━━━ Record set

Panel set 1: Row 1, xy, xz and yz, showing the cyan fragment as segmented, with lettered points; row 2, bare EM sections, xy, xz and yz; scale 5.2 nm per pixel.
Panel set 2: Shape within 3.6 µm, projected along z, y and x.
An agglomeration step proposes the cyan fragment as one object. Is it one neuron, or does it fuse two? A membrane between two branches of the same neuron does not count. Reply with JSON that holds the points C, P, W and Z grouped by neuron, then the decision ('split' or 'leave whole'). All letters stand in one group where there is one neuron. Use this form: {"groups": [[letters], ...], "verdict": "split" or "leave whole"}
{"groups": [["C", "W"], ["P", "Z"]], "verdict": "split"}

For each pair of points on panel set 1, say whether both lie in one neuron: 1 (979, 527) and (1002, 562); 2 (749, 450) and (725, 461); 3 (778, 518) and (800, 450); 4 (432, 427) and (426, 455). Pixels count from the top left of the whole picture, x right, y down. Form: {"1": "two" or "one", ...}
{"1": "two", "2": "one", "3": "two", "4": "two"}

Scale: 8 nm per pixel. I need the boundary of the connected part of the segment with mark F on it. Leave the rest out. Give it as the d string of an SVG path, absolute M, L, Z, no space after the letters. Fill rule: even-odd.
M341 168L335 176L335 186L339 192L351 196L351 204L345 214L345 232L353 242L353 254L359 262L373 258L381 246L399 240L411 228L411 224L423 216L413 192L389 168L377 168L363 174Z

━━━━━━
━━━ Record set

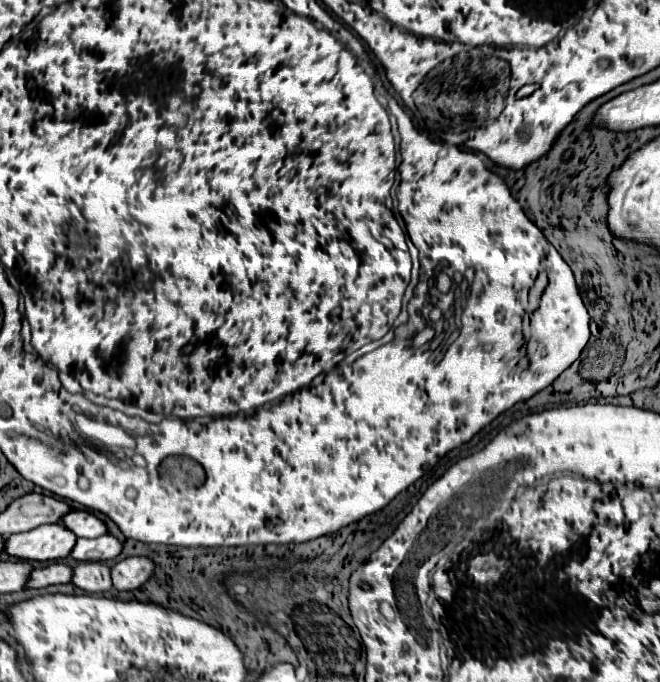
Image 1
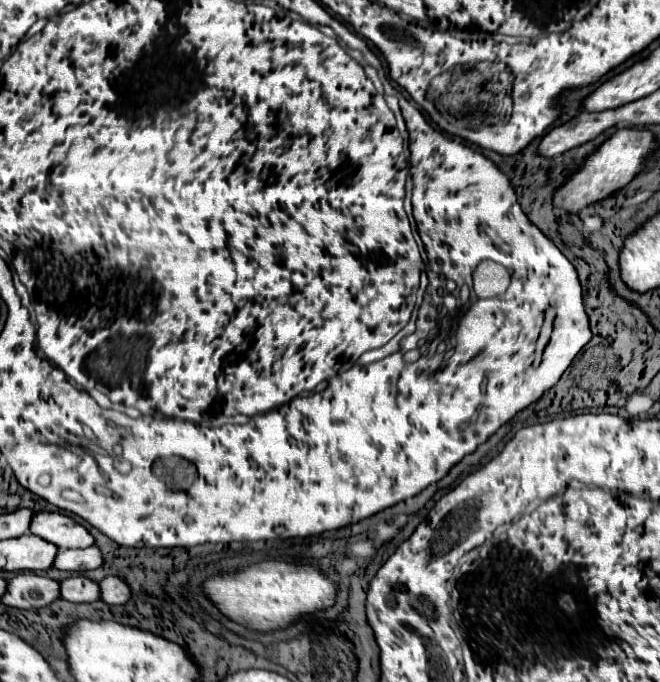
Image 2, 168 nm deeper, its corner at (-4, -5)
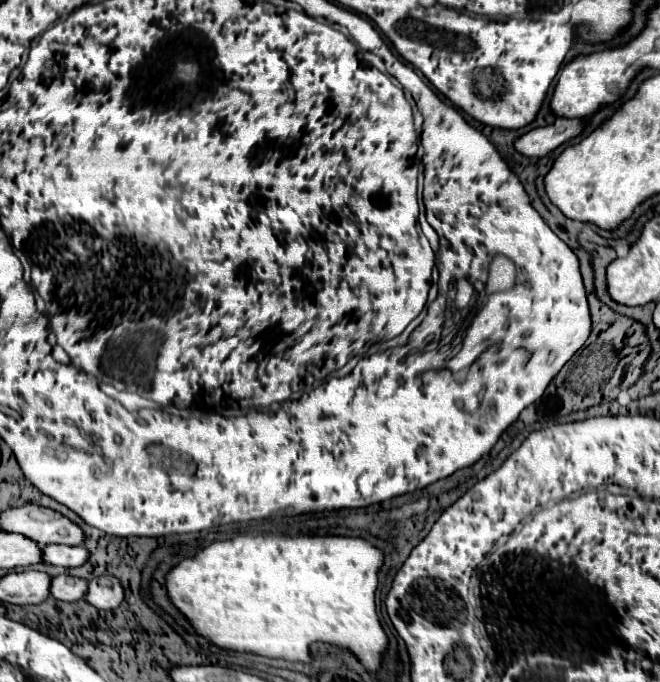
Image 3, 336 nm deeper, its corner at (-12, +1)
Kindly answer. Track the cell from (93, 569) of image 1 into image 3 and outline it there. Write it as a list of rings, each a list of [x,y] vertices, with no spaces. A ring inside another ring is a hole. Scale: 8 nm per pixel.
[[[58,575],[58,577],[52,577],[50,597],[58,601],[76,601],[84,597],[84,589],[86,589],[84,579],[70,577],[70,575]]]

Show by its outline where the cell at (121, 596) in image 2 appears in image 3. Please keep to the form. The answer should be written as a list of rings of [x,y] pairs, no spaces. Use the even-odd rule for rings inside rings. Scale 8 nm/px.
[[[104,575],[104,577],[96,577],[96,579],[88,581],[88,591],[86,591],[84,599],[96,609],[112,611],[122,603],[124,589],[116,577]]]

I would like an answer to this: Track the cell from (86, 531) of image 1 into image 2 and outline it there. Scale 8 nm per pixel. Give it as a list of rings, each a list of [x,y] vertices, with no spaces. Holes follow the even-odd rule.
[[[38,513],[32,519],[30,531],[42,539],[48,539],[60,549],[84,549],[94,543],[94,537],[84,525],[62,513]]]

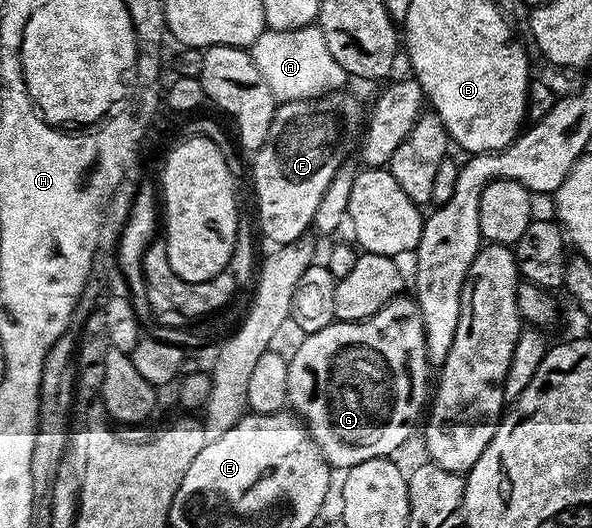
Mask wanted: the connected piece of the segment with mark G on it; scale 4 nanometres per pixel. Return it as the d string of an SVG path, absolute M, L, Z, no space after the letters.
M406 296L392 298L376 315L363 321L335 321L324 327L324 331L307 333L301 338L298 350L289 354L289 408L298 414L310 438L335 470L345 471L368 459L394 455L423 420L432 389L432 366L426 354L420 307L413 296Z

━━━━━━
━━━ Record set

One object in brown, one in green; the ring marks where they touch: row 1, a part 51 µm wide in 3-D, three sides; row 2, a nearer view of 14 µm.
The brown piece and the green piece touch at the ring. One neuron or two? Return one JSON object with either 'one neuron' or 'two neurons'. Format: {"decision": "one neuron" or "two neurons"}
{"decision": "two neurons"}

━━━━━━

__What to work on__:
Among the lines above, find those with the word "deeper". Copy them.

__Answer for this exercise__:
Image 2, 168 nm deeper, its corner at (-4, -5)
Image 3, 336 nm deeper, its corner at (-12, +1)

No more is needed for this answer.